If TARP Were A VC Fund
Thursday, February 12th, 2009
Almost every day we meet other entrepreneurs, some of which are looking for funding. While we currently are not, we still go out of our way to have things in order should we need to go down that path. At a time where VC and Angel funding are on the decline and some VC firms are struggling to find funding themselves, I thought I’d muse over what it would be like if the Troubled Assets Relief Program (TARP) was turned into a VC fund.
The Preparation (For the “unproven” entrepreneur)
Instead having to go through the “hassle” of:
- Knowing the market you’re getting into,
- Busting tail nights and weekends of your own time to build your product or service on your own dime and at the expense of your family and social life,
- Proving if a need or value to your product or service exists,
- Understanding how much people would be willing to pay for it,
- Having an intelligent thought process behind how and when your company will be profitable,
- Thoroughly knowing your burn rate and proving that you’ll keep it as low as possible,
- Proving that you’ve got a quality team because you don’t have the money to continually screw up or carry dead weight, and
- Having a deep understanding of who your competition is/will be and how you will differentiate yourself and be successful against them;
All you have to do is figure out what suit to wear and memorize “Without us, the whole economy will fail.”
The Presentation(s) (Multiple in the real world, One for TARP)
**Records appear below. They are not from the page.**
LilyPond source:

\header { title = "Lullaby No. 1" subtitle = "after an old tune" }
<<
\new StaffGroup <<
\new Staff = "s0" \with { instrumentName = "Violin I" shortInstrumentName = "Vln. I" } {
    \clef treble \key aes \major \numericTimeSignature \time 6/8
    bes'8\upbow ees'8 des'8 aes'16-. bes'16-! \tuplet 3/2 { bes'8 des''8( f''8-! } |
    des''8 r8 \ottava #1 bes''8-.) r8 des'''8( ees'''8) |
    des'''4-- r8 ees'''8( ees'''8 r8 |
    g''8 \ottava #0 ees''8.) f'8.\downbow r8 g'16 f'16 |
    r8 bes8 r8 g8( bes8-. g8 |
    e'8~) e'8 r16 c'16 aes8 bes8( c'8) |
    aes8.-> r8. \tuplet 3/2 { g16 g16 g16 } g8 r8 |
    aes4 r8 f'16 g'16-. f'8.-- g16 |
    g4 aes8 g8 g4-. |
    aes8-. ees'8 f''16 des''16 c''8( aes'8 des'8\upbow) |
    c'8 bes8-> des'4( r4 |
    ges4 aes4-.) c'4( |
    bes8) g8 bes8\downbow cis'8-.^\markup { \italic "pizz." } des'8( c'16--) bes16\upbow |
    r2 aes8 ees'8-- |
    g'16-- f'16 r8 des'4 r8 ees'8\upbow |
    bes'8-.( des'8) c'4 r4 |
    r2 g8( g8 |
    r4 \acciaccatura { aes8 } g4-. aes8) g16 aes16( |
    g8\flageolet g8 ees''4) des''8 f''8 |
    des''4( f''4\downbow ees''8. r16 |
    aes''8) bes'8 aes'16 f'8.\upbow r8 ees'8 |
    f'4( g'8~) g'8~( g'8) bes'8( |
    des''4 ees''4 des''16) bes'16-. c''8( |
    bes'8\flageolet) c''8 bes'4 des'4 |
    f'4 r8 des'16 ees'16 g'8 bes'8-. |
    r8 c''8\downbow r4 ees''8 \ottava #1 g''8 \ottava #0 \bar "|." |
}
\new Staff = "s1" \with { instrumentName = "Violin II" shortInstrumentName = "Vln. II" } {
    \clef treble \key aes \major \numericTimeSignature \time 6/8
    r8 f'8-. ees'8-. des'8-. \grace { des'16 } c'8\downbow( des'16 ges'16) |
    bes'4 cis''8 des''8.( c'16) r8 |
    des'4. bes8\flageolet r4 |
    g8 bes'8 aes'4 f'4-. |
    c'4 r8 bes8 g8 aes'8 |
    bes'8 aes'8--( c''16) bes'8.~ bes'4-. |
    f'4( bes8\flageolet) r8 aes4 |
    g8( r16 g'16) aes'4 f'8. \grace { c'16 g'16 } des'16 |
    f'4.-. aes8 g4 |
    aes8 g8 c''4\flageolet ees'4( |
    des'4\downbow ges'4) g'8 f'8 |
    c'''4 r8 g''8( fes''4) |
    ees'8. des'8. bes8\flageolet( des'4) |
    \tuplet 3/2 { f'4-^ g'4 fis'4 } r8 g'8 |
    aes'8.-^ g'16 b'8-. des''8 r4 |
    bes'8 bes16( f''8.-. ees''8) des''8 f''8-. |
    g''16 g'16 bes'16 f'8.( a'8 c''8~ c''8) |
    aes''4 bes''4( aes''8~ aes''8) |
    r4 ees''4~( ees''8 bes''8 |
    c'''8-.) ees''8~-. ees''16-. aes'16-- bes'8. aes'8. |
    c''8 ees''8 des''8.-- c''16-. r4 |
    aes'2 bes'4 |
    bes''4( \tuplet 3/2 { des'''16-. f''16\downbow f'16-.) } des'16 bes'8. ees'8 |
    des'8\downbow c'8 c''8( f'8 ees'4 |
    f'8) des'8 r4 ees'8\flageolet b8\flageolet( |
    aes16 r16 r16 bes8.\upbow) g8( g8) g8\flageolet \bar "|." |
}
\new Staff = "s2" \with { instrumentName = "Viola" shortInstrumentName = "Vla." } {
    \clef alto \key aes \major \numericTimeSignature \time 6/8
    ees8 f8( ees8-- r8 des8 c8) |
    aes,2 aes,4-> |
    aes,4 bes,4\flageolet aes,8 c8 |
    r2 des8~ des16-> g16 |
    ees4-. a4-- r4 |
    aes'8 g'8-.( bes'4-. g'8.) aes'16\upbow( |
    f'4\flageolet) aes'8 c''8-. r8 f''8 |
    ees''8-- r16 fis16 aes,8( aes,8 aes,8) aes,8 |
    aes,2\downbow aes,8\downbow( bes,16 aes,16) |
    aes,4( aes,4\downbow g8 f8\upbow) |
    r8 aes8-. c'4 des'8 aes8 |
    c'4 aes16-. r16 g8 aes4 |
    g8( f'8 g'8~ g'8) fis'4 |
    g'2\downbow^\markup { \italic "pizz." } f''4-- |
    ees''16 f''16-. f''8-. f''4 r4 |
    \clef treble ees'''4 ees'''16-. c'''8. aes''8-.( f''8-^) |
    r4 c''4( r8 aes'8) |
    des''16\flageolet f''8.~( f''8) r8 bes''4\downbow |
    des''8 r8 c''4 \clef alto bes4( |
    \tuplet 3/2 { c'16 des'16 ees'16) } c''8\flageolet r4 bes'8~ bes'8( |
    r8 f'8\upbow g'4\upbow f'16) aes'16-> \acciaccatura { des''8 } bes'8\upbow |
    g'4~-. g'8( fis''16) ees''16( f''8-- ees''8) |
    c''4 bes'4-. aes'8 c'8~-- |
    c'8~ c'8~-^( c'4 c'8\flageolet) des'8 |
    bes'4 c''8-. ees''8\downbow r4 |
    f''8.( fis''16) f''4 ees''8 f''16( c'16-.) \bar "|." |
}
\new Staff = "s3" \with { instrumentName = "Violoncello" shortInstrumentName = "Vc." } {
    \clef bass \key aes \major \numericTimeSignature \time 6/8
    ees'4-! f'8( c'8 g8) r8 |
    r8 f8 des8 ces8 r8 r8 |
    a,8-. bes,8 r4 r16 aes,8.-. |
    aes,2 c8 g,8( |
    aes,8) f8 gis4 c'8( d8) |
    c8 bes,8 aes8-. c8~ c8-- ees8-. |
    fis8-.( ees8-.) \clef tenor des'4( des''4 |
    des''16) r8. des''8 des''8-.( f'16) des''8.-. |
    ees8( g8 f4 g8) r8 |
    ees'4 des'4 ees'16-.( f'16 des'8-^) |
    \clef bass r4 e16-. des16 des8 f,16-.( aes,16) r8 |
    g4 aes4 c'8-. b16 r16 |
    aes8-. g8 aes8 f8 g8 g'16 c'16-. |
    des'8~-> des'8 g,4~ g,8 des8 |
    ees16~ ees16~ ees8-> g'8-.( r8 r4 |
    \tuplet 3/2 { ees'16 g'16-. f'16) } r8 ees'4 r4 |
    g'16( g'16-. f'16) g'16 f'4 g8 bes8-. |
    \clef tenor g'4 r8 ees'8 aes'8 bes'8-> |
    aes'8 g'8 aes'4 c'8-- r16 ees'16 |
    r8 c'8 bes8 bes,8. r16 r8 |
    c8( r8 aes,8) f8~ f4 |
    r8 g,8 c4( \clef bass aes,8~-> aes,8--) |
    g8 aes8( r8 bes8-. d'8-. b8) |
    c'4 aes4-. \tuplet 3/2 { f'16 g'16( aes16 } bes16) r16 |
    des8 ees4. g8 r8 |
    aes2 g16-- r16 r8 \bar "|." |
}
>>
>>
Instead going through a presentation:
- That (per the people you’re trying to get to invest) needs to be descriptive but succinct, qualitative but to the point,
- Knowing that you may have to start over a few times as people come in late,
- Being hammered with questions by people that know what they’re talking about (if you’ve done your research and selected firms that know you’re area and can help you out with expertise and connections as well as money) that try to poke wholes in your plans for which you have to have a solid answer for right there,
- Addressing multiple what-ifs, and
- Keeps you on your toes for the whole time you’re there knowing that the most you should probably hope for is a follow up call to share more info;
All you have to do is give a high level description of your “plan”, suggest that you’re going to hire a ton of people up front who’s jobs, and hence the economy, depend on this money and then kick back and zone out while you take thirty minutes of verbal abuse from people that don’t know what they’re talking about.
How awesome would that be? Millions of dollars for less then an hour of listening to people on a soap box!
The Follow Through
So now that you’ve got the funding, instead of:
- Busting your tail even more because others have trusted you with their money
- Learning as much as you can as fast as you can from your new advisors
- Working with your investors to take advantage of their network and making damn sure you represent them and your company well as they’ve tied their reputations to you
- Executing your plan while trying to make as few mistakes as possible
- Hiring quality people that fit with your team only when you’ve needed someone in that role for a month already and not because you think you should have a Director of Business Development because other companies do even though your product isn’t ready yet
- Making sure you have a good story to tell at your board meeting every six weeks and showing that you’re meeting your commitments
All you have to do is give yourself a bonus for getting that funding, think about what you’re actually going to do, and have a few meetings to try and get something going until you need to go back and ask for more money.
That’s a good dream. OK, now back to the real world and busting tail.